Copy each of these rows word for word.

[Dataset entries]
━━━━━━━━━━━━━━━━━━━━
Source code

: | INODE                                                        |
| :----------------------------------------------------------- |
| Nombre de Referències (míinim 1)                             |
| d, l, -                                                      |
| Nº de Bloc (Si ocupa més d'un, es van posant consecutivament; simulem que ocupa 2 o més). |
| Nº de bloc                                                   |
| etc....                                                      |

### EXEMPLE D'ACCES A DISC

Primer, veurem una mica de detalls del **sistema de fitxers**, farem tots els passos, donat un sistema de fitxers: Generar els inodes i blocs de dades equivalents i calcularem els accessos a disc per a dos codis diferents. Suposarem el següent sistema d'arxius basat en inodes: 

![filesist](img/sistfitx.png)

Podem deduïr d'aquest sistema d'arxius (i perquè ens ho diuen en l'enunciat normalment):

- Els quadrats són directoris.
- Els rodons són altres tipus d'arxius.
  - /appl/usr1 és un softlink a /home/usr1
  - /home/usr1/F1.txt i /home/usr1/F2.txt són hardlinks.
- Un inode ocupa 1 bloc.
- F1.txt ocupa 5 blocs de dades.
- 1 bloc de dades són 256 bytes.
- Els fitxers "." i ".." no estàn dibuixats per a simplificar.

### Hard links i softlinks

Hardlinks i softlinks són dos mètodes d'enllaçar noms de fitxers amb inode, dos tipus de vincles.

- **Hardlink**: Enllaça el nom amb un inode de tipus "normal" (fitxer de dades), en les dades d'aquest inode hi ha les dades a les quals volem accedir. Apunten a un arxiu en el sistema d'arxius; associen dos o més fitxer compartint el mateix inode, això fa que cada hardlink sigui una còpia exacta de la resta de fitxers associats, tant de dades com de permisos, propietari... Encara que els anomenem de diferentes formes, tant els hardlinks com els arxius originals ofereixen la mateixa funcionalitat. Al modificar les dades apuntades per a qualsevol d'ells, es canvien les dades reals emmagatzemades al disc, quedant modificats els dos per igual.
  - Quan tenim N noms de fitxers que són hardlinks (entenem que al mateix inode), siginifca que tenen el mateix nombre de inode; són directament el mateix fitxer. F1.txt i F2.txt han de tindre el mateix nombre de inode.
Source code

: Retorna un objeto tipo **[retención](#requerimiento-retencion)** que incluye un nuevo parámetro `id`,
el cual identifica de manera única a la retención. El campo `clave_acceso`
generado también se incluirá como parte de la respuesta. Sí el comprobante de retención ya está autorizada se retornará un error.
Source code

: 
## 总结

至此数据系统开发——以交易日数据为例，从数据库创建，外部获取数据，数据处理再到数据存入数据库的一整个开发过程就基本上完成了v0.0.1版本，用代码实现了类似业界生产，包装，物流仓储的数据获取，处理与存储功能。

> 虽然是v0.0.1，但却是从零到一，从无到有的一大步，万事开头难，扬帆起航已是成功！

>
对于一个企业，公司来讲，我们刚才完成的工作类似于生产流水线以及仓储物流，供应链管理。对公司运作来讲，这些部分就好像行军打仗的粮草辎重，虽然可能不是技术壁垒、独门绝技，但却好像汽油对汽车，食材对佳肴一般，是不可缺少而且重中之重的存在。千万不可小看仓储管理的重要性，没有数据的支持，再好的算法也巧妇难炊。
━━━━━━━━━━━━━━━━━━━━
§ SOLUTION
Source code

: | INODE                                                        |
| :----------------------------------------------------------- |
| Nombre de Referències (míinim 1)                             |
| d, l, -                                                      |
| Nº de Bloc (Si ocupa més d'un, es van posant consecutivament; simulem que ocupa 2 o més). |
| Nº de bloc                                                   |
| etc....                                                      |

### EXEMPLE D'ACCES A DISC

Primer, veurem una mica de detalls del **sistema de fitxers**, farem tots els passos, donat un sistema de fitxers: Generar els inodes i blocs de dades equivalents i calcularem els accessos a disc per a dos codis diferents. Suposarem el següent sistema d'arxius basat en inodes: 

![filesist](img/sistfitx.png)

Podem deduïr d'aquest sistema d'arxius (i perquè ens ho diuen en l'enunciat normalment):

- Els quadrats són directoris.
- Els rodons són altres tipus d'arxius.
  - /appl/usr1 és un softlink a /home/usr1
  - /home/usr1/F1.txt i /home/usr1/F2.txt són hardlinks.
- Un inode ocupa 1 bloc.
- F1.txt ocupa 5 blocs de dades.
- 1 bloc de dades són 256 bytes.
- Els fitxers "." i ".." no estàn dibuixats per a simplificar.

### Hard links i softlinks

Hardlinks i softlinks són dos mètodes d'enllaçar noms de fitxers amb inode, dos tipus de vincles.

- **Hardlink**: Enllaça el nom amb un inode de tipus "normal" (fitxer de dades), en les dades d'aquest inode hi ha les dades a les quals volem accedir. Apunten a un arxiu en el sistema d'arxius; associen dos o més fitxer compartint el mateix inode, això fa que cada hardlink sigui una còpia exacta de la resta de fitxers associats, tant de dades com de permisos, propietari... Encara que els anomenem de diferentes formes, tant els hardlinks com els arxius originals ofereixen la mateixa funcionalitat. Al modificar les dades apuntades per a qualsevol d'ells, es canvien les dades reals emmagatzemades al disc, quedant modificats els dos per igual.
  - Quan tenim N noms de fitxers que són hardlinks (entenem que al mateix inode), siginifca que tenen el mateix nombre de inode; són directament el mateix fitxer. F1.txt i F2.txt han de tindre el mateix nombre de inode.
Source code

: Retorna un objeto tipo **[retención](#requerimiento-retencion)** que incluye un nuevo parámetro `id`,
el cual identifica de manera única a la retención. El campo `clave_acceso`
generado también se incluirá como parte de la respuesta. Sí el comprobante de retención ya está autorizada se retornará un error.
Source code

: 
## 总结

至此数据系统开发——以交易日数据为例，从数据库创建，外部获取数据，数据处理再到数据存入数据库的一整个开发过程就基本上完成了v0.0.1版本，用代码实现了类似业界生产，包装，物流仓储的数据获取，处理与存储功能。

> 虽然是v0.0.1，但却是从零到一，从无到有的一大步，万事开头难，扬帆起航已是成功！

>
对于一个企业，公司来讲，我们刚才完成的工作类似于生产流水线以及仓储物流，供应链管理。对公司运作来讲，这些部分就好像行军打仗的粮草辎重，虽然可能不是技术壁垒、独门绝技，但却好像汽油对汽车，食材对佳肴一般，是不可缺少而且重中之重的存在。千万不可小看仓储管理的重要性，没有数据的支持，再好的算法也巧妇难炊。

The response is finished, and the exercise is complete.